Testo:
* * * * *

Parigi celebra la grande pittrice italiana Artemisia Gentileschi

Sono circa 40 i dipinti che il Museo Jacquemart-André ha selezionato per portare al pubblico francese il meglio di Artemisia Gentileschi, per la prima monografica parigina della pittrice

È una delle mostre più attese della stagione e, a giudicare dall’affollamento dei primi giorni di apertura, Artemisia Eroina dell’arte al Museo Jacquemart-André ha conquistato i parigini (e non solo). Quella allestita nel palazzo di boulevard Haussmann che appartenne a Nélie Jacquemart e Édouard André, due raffinati collezionisti della fine del XIX Secolo, è la prima esposizione monografica dedicata ad Artemisia Gentileschi (Roma, 1593 – Napoli, 1653), una delle protagoniste della pittura europea nella prima metà del XVII Secolo, nella capitale francese.

Artemisia Gentileschi a Parigi, tra capolavori e opere di recente attribuzione

Una quarantina di quadri – di cui ventisette (su un corpus di circa un centinaio di opere attribuite) in gran parte firmati e altri di recente attribuzione, affiancati da una dozzina di tele di suoi contemporanei, a partire da quelli del padre, Orazio Gentileschi (Pisa, 1563 – Londra 1639), presso la cui bottega la pittrice nata a Roma nel 1593 si formò – servono a delineare i grandi temi con cui si confronterà Artemisia, artista assai reputata in vita e con committenze di altissimo livello in tutta Europa. Le curatrici italiane Patrizia Cavazzini (membro del comitato scientifico della Galleria Borghese dove, nel 2022, ha curato l’esposizione Meraviglia senza tempo) e Maria Cristina Terzaghi (professoressa di Storia dell’arte moderna all’Università di Roma Tre e membro del comitato scientifico del Museo di Capodimonte a Napoli), affiancate da Pierre Curie (conservatore del Museo Jacquemart-André) hanno scelto di articolare il percorso della mostra in otto sezioni. La selezione non è cronologica, ma tematica e inevitabilmente condizionata da alcuni accadimenti drammatici nella vita della pittrice, a partire dallo stupro subito nel 1611 da parte di Agostino Tassi, un pittore che frequentava la bottega del padre. Evento che contribuì a indirizzare l’artista sulla via di un’indipendenza inusuale per una donna del Seicento e a favorirne anche una riscoperta in chiave protofemminista. Si pensi al romanzo “a specchio” che le dedicò Anna Banti (Artemisia, Sansoni, 1947) che, non dimentichiamolo, era moglie di Roberto Longhi, già autore nel 1916 di un saggio sui Gentileschi, padre e figlia.

* * * * *

(Dati raccolti)
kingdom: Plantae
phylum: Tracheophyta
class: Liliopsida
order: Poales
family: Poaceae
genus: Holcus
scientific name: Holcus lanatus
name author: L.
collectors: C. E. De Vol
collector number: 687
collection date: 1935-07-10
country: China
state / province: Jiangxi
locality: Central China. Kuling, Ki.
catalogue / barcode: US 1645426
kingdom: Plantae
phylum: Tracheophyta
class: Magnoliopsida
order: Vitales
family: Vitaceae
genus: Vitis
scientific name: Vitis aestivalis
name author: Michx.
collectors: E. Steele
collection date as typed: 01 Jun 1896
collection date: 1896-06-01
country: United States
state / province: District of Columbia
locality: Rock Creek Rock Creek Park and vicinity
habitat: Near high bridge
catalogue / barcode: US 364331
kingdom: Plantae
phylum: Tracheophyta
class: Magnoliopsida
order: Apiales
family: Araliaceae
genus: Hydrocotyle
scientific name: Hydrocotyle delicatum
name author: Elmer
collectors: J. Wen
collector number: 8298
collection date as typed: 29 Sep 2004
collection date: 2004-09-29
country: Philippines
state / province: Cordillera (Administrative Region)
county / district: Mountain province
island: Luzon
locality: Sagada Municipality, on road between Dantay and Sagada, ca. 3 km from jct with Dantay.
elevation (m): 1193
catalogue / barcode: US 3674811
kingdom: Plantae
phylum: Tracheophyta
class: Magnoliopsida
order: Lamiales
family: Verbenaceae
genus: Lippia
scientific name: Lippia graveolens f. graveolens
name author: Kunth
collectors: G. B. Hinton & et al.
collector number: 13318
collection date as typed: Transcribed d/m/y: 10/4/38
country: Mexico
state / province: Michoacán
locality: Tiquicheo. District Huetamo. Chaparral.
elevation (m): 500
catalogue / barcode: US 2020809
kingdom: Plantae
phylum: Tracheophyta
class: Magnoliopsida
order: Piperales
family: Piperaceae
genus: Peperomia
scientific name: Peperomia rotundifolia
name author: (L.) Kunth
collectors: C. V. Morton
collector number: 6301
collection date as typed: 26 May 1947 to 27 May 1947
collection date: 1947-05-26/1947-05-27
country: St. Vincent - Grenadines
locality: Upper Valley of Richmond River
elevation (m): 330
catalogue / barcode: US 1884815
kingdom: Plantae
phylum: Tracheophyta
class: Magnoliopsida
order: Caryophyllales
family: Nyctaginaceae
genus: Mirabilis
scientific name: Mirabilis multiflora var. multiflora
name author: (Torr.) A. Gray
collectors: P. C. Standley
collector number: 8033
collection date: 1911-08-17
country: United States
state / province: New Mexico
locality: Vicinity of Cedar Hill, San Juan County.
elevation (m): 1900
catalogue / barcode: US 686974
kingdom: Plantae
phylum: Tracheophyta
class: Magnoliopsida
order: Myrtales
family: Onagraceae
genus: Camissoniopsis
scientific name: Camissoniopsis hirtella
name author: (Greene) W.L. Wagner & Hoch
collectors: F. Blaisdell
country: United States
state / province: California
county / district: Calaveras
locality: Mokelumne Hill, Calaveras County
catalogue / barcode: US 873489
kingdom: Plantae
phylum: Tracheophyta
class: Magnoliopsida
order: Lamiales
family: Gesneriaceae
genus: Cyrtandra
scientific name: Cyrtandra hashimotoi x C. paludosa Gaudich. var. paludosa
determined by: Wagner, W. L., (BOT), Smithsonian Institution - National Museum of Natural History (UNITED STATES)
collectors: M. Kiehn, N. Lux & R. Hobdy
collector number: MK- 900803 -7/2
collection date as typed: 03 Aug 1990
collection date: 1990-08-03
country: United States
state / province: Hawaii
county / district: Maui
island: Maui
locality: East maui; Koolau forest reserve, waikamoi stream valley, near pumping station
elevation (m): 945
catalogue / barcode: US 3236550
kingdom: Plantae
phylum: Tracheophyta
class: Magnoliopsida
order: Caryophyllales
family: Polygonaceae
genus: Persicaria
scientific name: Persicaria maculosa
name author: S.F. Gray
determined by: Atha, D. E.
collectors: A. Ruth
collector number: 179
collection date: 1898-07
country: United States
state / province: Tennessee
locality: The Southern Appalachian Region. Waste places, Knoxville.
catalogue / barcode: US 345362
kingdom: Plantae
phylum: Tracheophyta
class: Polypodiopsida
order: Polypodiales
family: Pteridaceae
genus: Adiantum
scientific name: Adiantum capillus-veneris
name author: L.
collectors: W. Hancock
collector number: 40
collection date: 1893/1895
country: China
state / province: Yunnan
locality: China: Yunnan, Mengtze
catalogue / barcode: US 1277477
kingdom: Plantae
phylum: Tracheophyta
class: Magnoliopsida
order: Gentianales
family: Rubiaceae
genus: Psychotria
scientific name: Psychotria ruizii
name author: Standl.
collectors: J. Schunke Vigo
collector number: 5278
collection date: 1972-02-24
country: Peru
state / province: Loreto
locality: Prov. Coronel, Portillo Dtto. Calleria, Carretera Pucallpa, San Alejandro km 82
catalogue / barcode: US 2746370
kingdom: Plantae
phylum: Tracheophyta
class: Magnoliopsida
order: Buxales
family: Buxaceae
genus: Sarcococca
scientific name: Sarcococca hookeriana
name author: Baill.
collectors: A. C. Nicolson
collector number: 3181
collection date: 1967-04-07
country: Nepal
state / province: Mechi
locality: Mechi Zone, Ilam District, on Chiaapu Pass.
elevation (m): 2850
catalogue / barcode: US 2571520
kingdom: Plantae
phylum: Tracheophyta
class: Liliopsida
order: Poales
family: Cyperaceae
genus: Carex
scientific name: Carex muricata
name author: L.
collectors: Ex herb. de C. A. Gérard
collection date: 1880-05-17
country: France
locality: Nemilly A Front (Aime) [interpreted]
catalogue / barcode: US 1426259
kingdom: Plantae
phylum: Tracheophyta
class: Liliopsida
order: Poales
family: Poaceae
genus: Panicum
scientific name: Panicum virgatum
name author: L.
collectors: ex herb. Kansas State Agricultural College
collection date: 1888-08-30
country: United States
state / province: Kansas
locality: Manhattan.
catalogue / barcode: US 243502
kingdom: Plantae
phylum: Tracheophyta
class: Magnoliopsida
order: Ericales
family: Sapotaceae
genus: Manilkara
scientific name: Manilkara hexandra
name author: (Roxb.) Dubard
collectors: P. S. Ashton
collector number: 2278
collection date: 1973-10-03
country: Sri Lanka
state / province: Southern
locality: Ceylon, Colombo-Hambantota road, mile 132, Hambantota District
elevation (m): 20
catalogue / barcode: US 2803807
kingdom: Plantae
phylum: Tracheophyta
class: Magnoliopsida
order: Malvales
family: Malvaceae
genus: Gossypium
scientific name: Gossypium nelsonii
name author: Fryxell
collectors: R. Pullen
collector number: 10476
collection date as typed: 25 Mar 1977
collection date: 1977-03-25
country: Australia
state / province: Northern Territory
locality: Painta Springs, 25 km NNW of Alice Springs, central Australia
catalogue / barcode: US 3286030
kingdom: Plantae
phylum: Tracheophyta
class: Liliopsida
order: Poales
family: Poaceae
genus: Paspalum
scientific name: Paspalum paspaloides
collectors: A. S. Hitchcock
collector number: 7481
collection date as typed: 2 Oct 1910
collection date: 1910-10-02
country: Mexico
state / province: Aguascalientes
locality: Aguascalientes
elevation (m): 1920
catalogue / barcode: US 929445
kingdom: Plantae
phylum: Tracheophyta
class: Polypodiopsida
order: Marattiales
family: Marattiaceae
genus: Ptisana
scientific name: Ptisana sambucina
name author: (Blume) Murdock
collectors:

* * * * *

Azione richiesta:
Stampa senza modifiche il passo del testo sulla mostra parigina di Artemisia Gentileschi che va da "Parigi celebra la" fino a "nella capitale francese." incluso.

Risultato:
Parigi celebra la grande pittrice italiana Artemisia Gentileschi

Sono circa 40 i dipinti che il Museo Jacquemart-André ha selezionato per portare al pubblico francese il meglio di Artemisia Gentileschi, per la prima monografica parigina della pittrice

È una delle mostre più attese della stagione e, a giudicare dall’affollamento dei primi giorni di apertura, Artemisia Eroina dell’arte al Museo Jacquemart-André ha conquistato i parigini (e non solo). Quella allestita nel palazzo di boulevard Haussmann che appartenne a Nélie Jacquemart e Édouard André, due raffinati collezionisti della fine del XIX Secolo, è la prima esposizione monografica dedicata ad Artemisia Gentileschi (Roma, 1593 – Napoli, 1653), una delle protagoniste della pittura europea nella prima metà del XVII Secolo, nella capitale francese.